INFORMATION SUPPLIED Start Marker
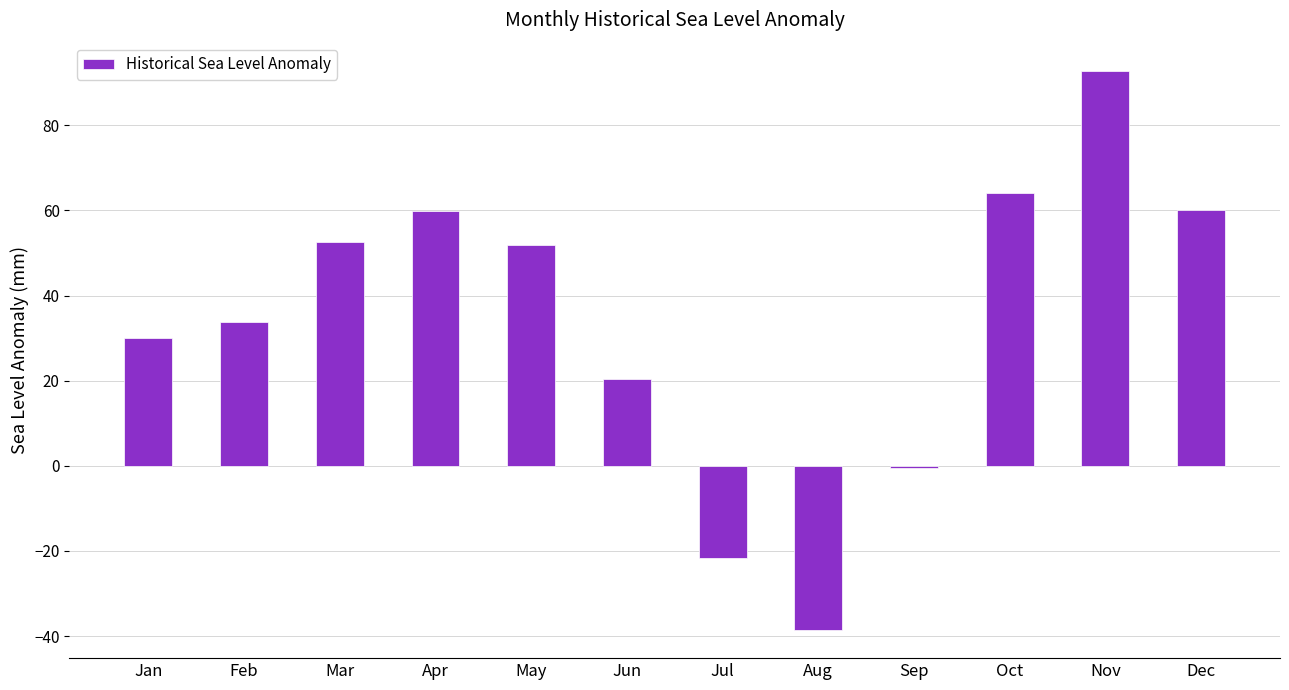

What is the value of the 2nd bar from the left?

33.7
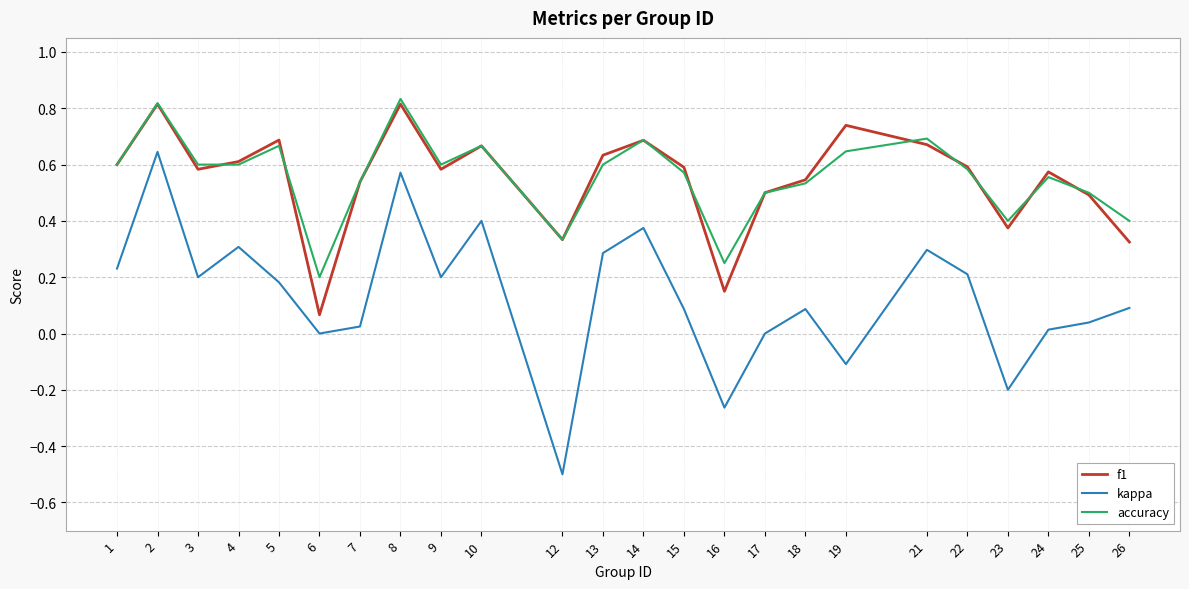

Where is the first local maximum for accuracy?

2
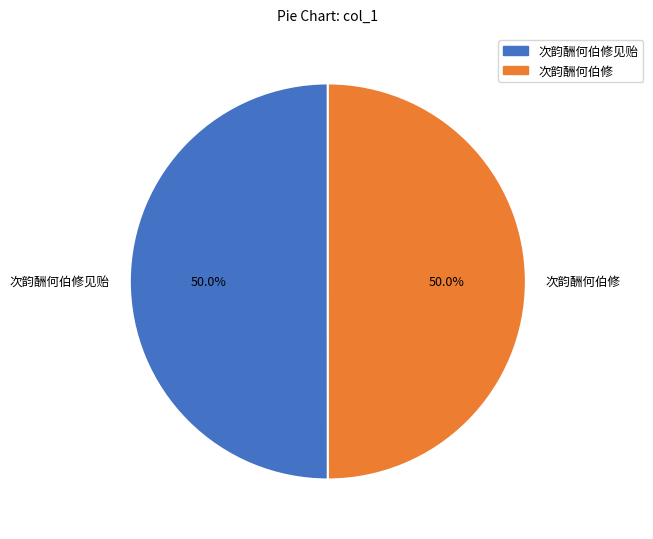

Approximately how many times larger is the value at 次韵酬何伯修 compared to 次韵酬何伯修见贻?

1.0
INFORMATION SUPPLIED End Marker
▶ TASK PROMPT
Please lay out the lines of every row above as a numbered list, skipping blank lines and leaving the pictures out.

▶ WRITTEN REPLY
1. What is the value of the 2nd bar from the left?
2. 33.7
3. Where is the first local maximum for accuracy?
4. 2
5. Approximately how many times larger is the value at 次韵酬何伯修 compared to 次韵酬何伯修见贻?
6. 1.0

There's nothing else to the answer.